Set against the exquisite backdrop of a gastronomic village by the Thames, Riverside Lane is a tautly paced page-turner that also gently satirises middle- class English manners: the upstanding denizens of the village watch and whisper behind a mask of English hauteur, whilst their own fragile lives come undone.
Ivy bolted the door behind the journalist. Returning to her desk, she locked the drawer and squeezed her eyes shut. “The blind will see, and those who see will become blind,” she intoned, blinking furiously to dispel the strange dots that had started presenting themselves in her vision. They were becoming more frequent; Ivy knew she should visit an ophthalmologist. She hoped it was not un-Christian, but the thought of being unable to read her beloved sheet music upset her more deeply than any of the memories from her past. The Victorian marble clock, which comforted her hourly with its sweet Handel music, proclaimed that there was just enough time to deliver the cheque to the bank and get back to the Village for Evensong.
Standing at the bus stop with the melodious clock chimes still echoing softly in her head, Ivy caught sight of Luca Tempesta walking through the churchyard. Handel, she thought, had been sent to law school by his father, just like this American.
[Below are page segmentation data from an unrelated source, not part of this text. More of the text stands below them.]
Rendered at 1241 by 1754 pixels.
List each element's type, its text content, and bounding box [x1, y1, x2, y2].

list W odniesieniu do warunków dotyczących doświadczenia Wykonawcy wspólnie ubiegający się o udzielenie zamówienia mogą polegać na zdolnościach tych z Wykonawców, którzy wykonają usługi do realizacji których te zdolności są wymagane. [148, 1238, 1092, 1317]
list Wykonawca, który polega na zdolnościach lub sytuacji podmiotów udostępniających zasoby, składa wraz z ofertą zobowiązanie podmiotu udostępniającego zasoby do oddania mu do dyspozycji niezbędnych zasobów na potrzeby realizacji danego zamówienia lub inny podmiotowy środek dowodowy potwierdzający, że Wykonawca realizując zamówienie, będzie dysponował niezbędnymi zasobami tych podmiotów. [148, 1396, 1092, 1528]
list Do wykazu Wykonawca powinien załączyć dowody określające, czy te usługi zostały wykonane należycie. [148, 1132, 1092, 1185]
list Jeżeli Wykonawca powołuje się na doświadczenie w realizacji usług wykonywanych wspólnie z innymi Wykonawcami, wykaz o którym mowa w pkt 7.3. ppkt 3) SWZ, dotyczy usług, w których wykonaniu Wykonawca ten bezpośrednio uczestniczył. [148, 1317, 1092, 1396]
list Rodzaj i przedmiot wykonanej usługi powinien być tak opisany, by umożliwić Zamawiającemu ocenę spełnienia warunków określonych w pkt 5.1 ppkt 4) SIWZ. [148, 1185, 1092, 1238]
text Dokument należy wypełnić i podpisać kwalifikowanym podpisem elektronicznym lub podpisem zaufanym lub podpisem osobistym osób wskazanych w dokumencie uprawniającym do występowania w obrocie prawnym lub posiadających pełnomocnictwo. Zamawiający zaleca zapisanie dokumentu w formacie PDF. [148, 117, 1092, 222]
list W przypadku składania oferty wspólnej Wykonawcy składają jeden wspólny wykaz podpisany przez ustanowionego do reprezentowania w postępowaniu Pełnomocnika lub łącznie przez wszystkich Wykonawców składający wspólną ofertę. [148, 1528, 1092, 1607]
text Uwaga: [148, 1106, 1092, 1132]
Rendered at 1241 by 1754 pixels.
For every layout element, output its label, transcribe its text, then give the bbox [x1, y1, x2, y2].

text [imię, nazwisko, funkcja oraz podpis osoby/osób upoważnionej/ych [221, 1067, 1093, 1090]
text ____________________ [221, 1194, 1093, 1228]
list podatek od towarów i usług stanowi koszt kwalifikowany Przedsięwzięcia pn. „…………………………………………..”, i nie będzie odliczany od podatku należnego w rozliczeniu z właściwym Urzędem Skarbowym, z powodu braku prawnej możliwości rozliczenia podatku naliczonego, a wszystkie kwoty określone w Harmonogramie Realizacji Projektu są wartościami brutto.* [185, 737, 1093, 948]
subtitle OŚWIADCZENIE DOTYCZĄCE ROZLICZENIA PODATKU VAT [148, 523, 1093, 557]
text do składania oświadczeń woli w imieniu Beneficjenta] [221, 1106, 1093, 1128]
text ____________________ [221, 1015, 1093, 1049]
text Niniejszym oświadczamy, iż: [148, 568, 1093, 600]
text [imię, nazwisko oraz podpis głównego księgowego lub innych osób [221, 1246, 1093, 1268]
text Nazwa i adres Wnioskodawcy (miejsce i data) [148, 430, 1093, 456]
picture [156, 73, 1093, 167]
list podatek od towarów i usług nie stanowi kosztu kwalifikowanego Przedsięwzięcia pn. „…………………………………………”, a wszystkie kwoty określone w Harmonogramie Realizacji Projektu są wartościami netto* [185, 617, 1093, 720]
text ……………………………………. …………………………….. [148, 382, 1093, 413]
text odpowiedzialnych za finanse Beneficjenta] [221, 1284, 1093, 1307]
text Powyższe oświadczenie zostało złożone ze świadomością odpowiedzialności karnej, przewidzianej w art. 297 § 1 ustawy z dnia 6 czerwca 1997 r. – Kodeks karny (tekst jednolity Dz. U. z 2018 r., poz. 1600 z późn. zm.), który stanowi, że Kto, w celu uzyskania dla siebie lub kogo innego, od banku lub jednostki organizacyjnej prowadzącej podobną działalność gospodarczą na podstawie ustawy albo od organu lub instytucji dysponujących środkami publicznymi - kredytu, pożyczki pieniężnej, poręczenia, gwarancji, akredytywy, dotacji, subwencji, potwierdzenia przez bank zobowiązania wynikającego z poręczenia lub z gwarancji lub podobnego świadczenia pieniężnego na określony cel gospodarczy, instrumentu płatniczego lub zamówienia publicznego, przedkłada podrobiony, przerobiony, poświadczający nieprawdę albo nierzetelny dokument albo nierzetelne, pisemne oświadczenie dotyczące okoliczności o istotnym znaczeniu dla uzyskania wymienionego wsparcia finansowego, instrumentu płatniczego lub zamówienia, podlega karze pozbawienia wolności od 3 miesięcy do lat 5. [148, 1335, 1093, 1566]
The former had abandoned his studies and blessed mankind with the “Hallelujah” chorus; the latter, according to Ivy’s preliminary investigations, had abandoned his to set up a private-detective firm; then, some years later, he had apparently disappeared from God’s Earth without a trace. Except he had not disappeared. He was here in the Village, living in Clive’s house, next door to Frank, smoking Russian cigarettes. And Ivy Midwinter planned to find out why.
Julia left Somerset for London at 16. She founded & ran her own consumer P R agency representing a range of international brands including Braun, Molton Brown, Clairol & Kleenex. After selling the business she trained as a psychotherapist specializing in eating disorders & hosted a phone-in show on Radio Luxembourg.
Julia writes bespoke literature & articles for private clients and visits secondary schools & prisons representing two national charities in providing emotional support to pupils & inmates. A keen kayaker and a passionate cook, she lives in Bray-on-Thames with her husband Nicolas and their four children.
Gaynor has worked as a national newspaper correspondent for more than twenty years, interviewing everyone from the great and the good to extraordinary people in ordinary lives. The rich variety of her subject matter and their circumstances has given her a rare insight into human nature and the challenges many people face.
Gaynor's great loves include sitting in pavement cafes watching the world go by, National Trust and English Heritage and hiking across the windswept Yorkshire moors. She lives in Bray-on-Thames with her husband Jonathan and their son, Freddie James.